En el primero de los planetas que visita el Principito, encuentra sentado en su trono a un rey vestido de púrpura y armiño. Este personaje a la vez sencillo y majestuoso, cuando ve al Principito exclama: “¡Ah! Un súbdito…” Y comienza a darle órdenes: te prohíbo bostezar.
Ante la sorpresa y la extrañeza del Principito y – por supuesto – la total desobediencia de este, el rey consternado y casi molesto, revierte las órdenes y comienza a ordenar justo lo contrario de lo anterior: pues te ordeno que bosteces.
Y nos dice Saint-Exupéry: “Y es que el rey aspiraba por encima de todo a que su autoridad fuese respetada. No toleraba la desobediencia. Era un monarca absoluto. Pero como era muy bueno, daba órdenes razonables”. “La autoridad se apoya sobre todo en la razón. Si ordenas a tu pueblo que vaya a tirarse al mar, – nos dice el rey – hará la revolución. Tengo derecho a exigir obediencia, porque mis órdenes son razonables”.
Este es el encuentro del Principito con la política, pero podemos llegar más allá. Saint-Exupéry, con este rey, nos permite reconocer los diversos elementos teóricos para definir lo que entendemos por “política”.
Vayamos por partes.
Nos topamos así al inicio de la relación, en el primer instante del encuentro, la concepción clásica de la política como lucha, poder, voluntad.
Esta trilogía la apreciamos en la reacción del rey ante el bostezo del Principito. El rey convencido de su autoridad, de su superioridad, ve en el otro a un súbdito. Además, a un súbdito que rompe, que contraría una norma o una costumbre, que hace lo indebido. El rey, el poder, pues ante esta conducta, se planta y actúa con violencia: prohíbe, impone, obliga, castiga, controla… “que su autoridad fuese respetada”.

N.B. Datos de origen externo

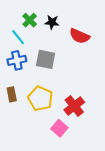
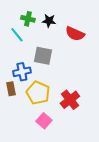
green cross: (30, 20) -> (28, 19), turned -32
blue cross: (17, 60) -> (22, 72), moved
pink square: (59, 128) -> (44, 121), moved

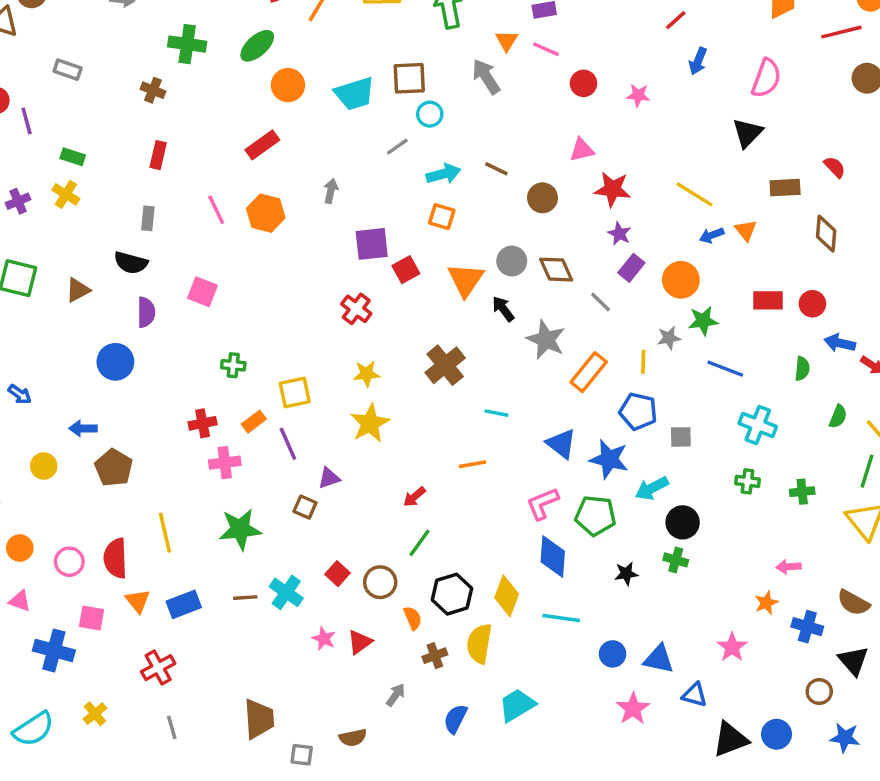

Ante la prohibición de bostezar, replica el niño: “No puedo remediarlo, he hecho un viaje muy largo y no he dormido”. “Entonces – le dijo el rey – te ordeno que bosteces…”.
La respuesta del Principito a la orden del rey y la consecuente reacción de este, nos permite arribar a la segunda trilogía en torno a la naturaleza de la política: paz, razón y justicia.
El rey, el poder, busca la resolución del conflicto por la vía pacífica, la política como paz, lo cual implica evidentemente el reconocimiento del otro, no su eliminación. Es en suma, una convivencia en la cual la “ley de las leyes” sustituya a la “ley de la jungla”.
Pero aún queda una tercera posición, que va más allá de las concepciones clásicas antes expuestas, y que Saint-Exupéry nos la presenta también.
En este mismo capítulo, nos señala otra concepción del poder, en la misma línea de Hanna Arendt, según la cual la política es el espacio del “logos”, de la razón, del diálogo, y en virtud de ello, la violencia no puede ser jamás la esencia de la política, sino todo lo contrario.
Es decir, a más violencia, menos poder.
Nos dice el rey: “Si ordenas a tu pueblo que vaya a tirarse al mar, hará la revolución…”. Esta es la idea de Arendt, para quien el poder requiere de legitimidad, mientras que la violencia necesita justificación, y en el instante en el cual la justificación se impone a la legitimidad, se acaba el poder y se impone la violencia.
Es, como bien señala Arendt, el apoyo del pueblo – con su obediencia – el que presta poder a las instituciones de un país, y se petrifican o decaen tan pronto como el poder vivo del pueblo deja de apoyarlas, de obedecerlas.
Esta interesante postura, sin duda representa un quiebre con las posiciones clásicas, pues diferencia al poder de la violencia. El poder es no-violento.
Pero debemos estar atentos igualmente al concepto de violencia, pues esta no es ni bestial ni es irracional, es simplemente un medio para alcanzar un fin para obtener cambios.
Sólo nos queda, ante esta posición de Arendt, hacernos una sola – pero capital – pregunta: ¿a qué se debe esa obediencia? ¿por qué un ser humano obedece a otro? Esa respuesta no nos la da – o al menos no nos la da de manera suficiente – la ciencia política.
Pero terminemos pues, con nuestro relato del Principito. Al cabo de un rato, el Principito ya aburrido de aquel planeta, pero preocupado por no apenar al viejo rey, le pidió que le diera la orden de marcharse, y así sucedió. Tras la orden, el Principito se fue.
Y así en aquel planeta, en el reino de aquel rey, no habitaba nadie más que él.